EXTRACT TO READ:
════

In the present study muscle fibre hypertrophy was more pronounced in P0 than in P2 despite identical rises in plasma insulin after the intake of a supplement containing protein and carbohydrate (Fig. 5). However, it may be speculated whether the insulin sensitivity of protein turnover is markedly higher immediately after exercise than 2 h later. This has, however, to our knowledge not been studied in humans. Yet, the importance of hyperinsulinaemia with respect to the present study can be questioned. First of all, the effect of postexercise hyperinsulinaemia has been shown to decrease mixed muscle protein degradation whereas synthesis is unaffected (Biolo et al. 1999) and, presumably, the effect is primarily on lysosomal degradation and not myofibrillar breakdown, which follows on the ubiquitin-proteasome pathway. Second, a recent study on postabsorptive exercise in diabetic/non-diabetic rats observed that insulin only played a permissive role at low concentrations in stimulating protein synthesis (Fedele et al. 2000). Thus, it was concluded that the effect of insulin on protein synthesis was only apparent in the low range of plasma insulin, whereas a further increase in insulin did not enhance net protein synthesis additionally (Fedele et al. 2000).
Finally, we cannot exclude the possibility that our finding of a difference in hypertrophy between the groups is a result of the relatively low number of subjects. However, no subjects were systematic outliers and, furthermore, all subjects in P0 had a larger increase in the relative change of the CSA of the quadriceps than any subject in P2. Additionally, theoretically it cannot be ruled out that exercise-induced changes in tissue and serum levels of anabolic hormones such as growth hormone, cortisol or insulin-like growth factor 1, which were not determined in the present study, could contribute to the difference between P0 and P2.

════

DATA PROVIDED:
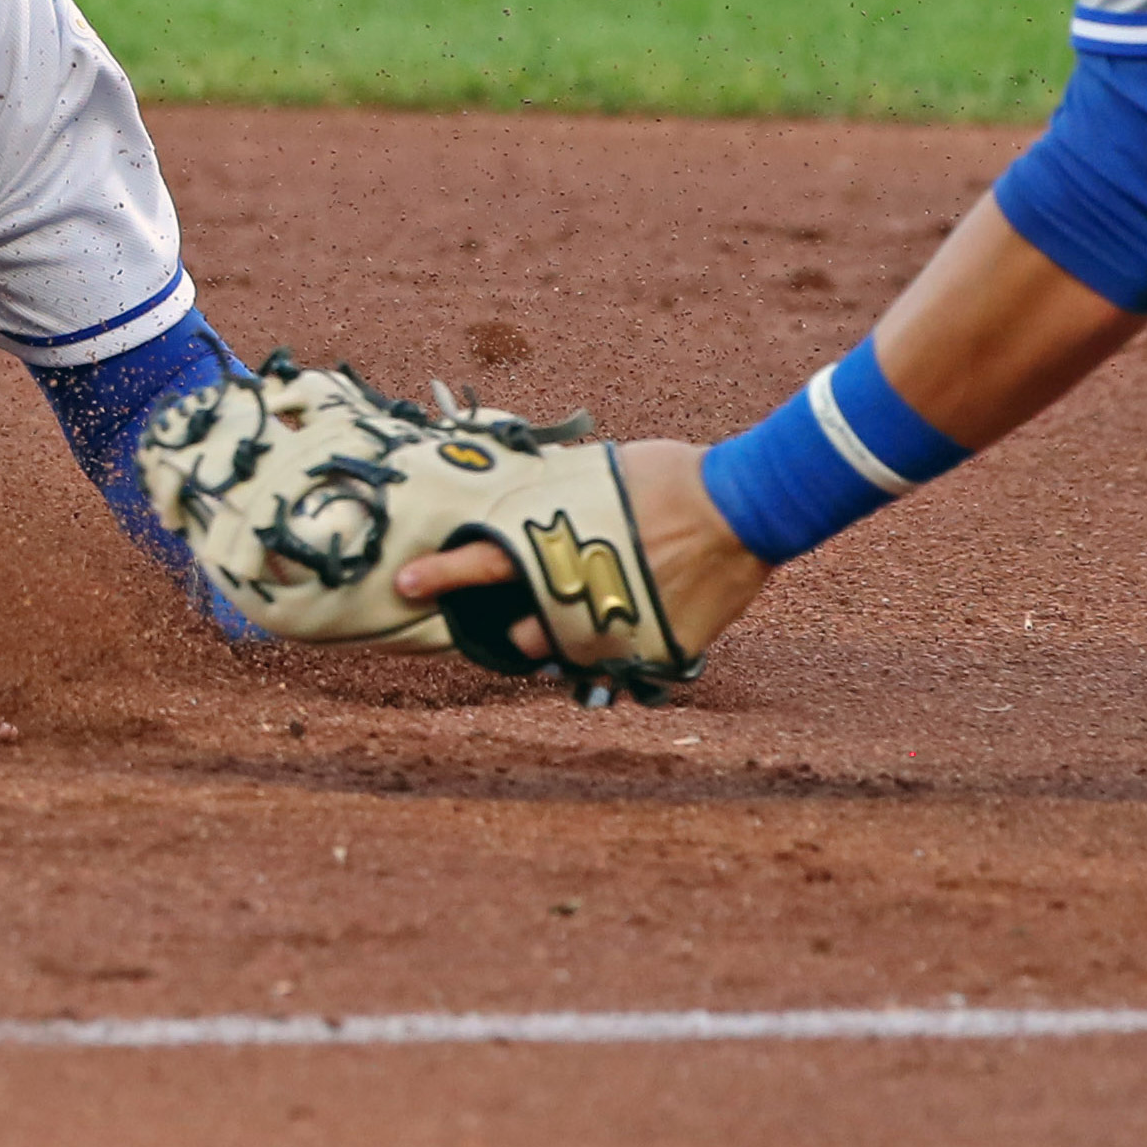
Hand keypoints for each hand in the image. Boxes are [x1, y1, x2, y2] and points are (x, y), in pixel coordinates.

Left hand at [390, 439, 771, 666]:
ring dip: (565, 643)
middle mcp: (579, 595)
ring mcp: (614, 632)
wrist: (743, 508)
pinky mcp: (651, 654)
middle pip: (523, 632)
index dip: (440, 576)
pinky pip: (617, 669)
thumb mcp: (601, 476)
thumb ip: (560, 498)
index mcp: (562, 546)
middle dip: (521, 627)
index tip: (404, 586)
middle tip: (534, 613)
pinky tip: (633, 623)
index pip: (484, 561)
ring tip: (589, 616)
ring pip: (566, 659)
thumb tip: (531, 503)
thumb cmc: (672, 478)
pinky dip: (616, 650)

════

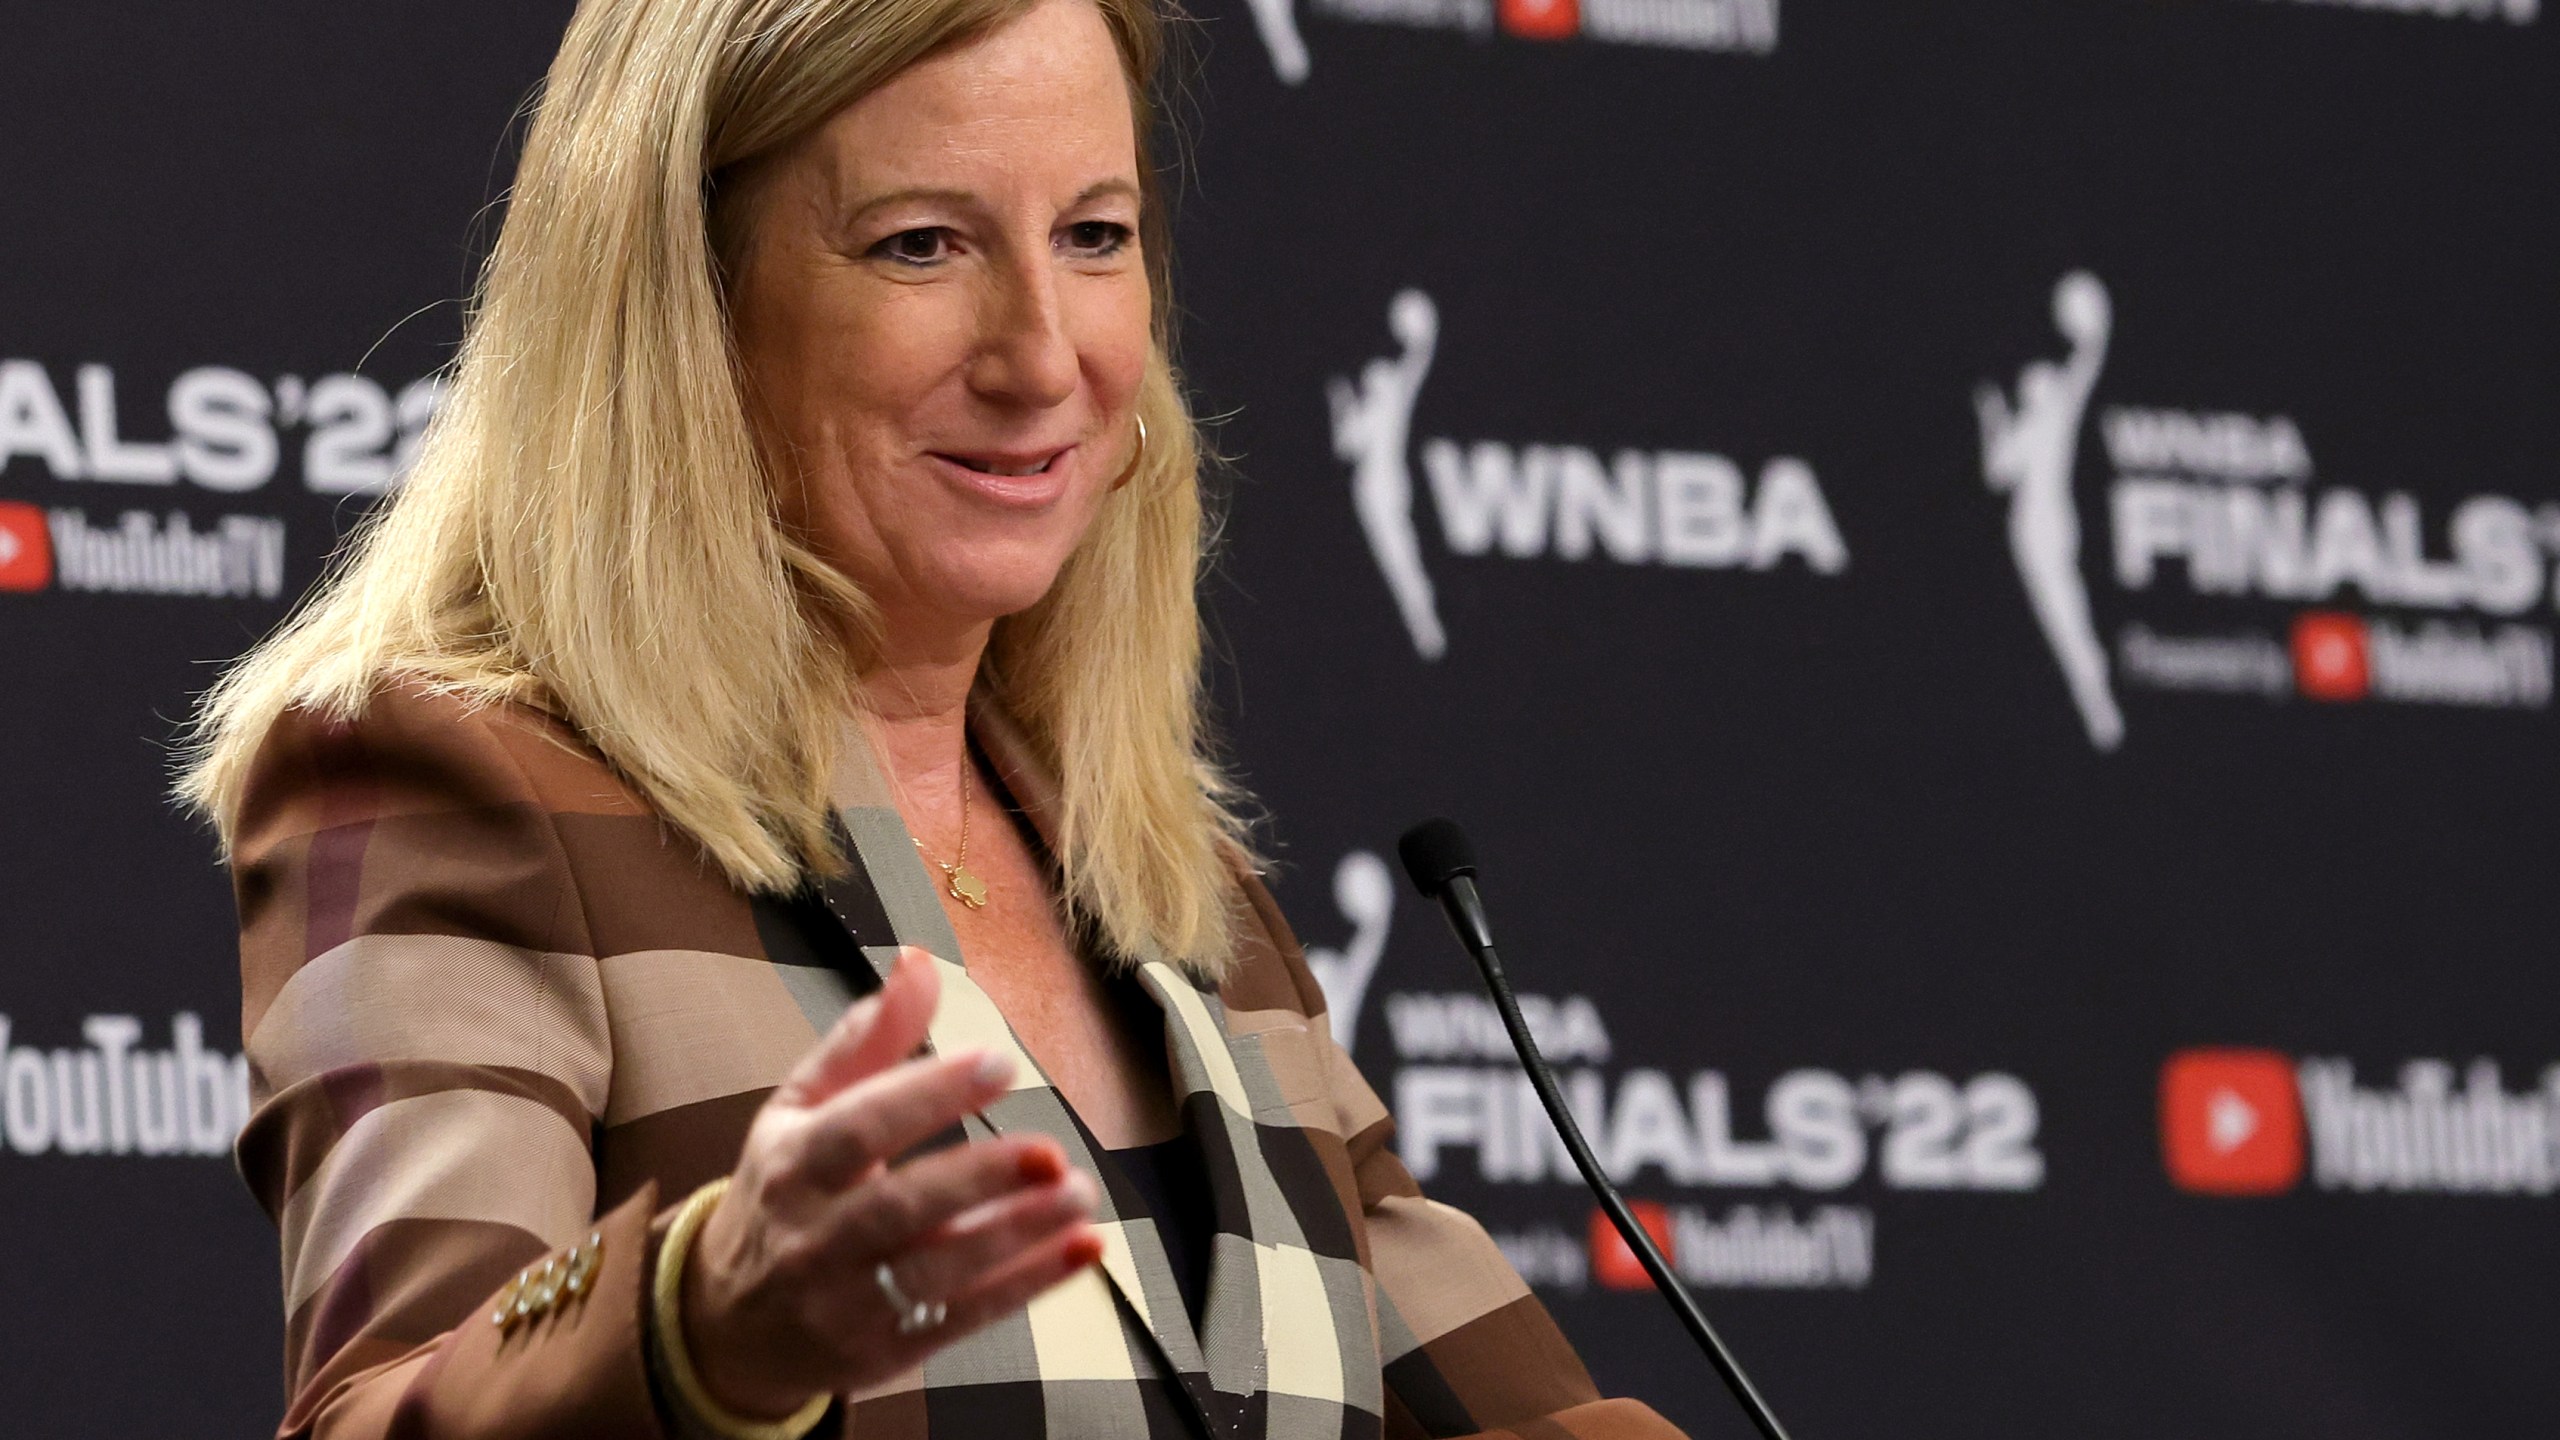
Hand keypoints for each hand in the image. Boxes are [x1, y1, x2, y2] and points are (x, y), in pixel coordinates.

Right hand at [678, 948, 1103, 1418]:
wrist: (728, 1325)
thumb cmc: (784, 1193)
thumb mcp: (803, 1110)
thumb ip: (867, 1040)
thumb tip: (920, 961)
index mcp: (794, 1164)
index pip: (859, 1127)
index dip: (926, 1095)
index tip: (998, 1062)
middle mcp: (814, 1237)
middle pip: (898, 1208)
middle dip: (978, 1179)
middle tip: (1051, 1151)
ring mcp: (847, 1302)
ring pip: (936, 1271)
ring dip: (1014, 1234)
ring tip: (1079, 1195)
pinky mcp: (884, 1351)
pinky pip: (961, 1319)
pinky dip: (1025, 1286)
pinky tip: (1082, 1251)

════

CHECK YOUR UNDERSTANDING:
[1] Could you write out the passage on muscle hypertrophy and insulin word for word, starting with "Finally, we cannot" and going on through "between P0 and P2."?
[2] How would the passage on muscle hypertrophy and insulin continue after its final sentence? Write the next part.

RESPONSES PER TASK:
[1]
Finally, we cannot exclude the possibility that our finding of a difference in hypertrophy between the groups is a result of the relatively low number of subjects. However, no subjects were systematic outliers and, furthermore, all subjects in P0 had a larger increase in the relative change of the CSA of the quadriceps than any subject in P2. Additionally, theoretically it cannot be ruled out that exercise-induced changes in tissue and serum levels of anabolic hormones such as growth hormone, cortisol or insulin-like growth factor 1, which were not determined in the present study, could contribute to the difference between P0 and P2.

[2]
In conclusion, this study investigated the importance of the timing of protein intake after each exercise bout over 12 weeks of resistance training on morphological and strength characteristics of skeletal muscle in elderly individuals. Based on the findings in the present study it appears that the timing of protein intake after strength training bouts can be important for protein synthesis and hypertrophy of skeletal muscle in elderly individuals, and that this appears not to be related to the hyperinsulinaemia in response to the intake of a protein-carbohydrate supplement. The present findings support the hypothesis that early intake of protein after resistance exercise enhances total muscle mass as well as hypertrophy of single muscle fibres in elderly humans.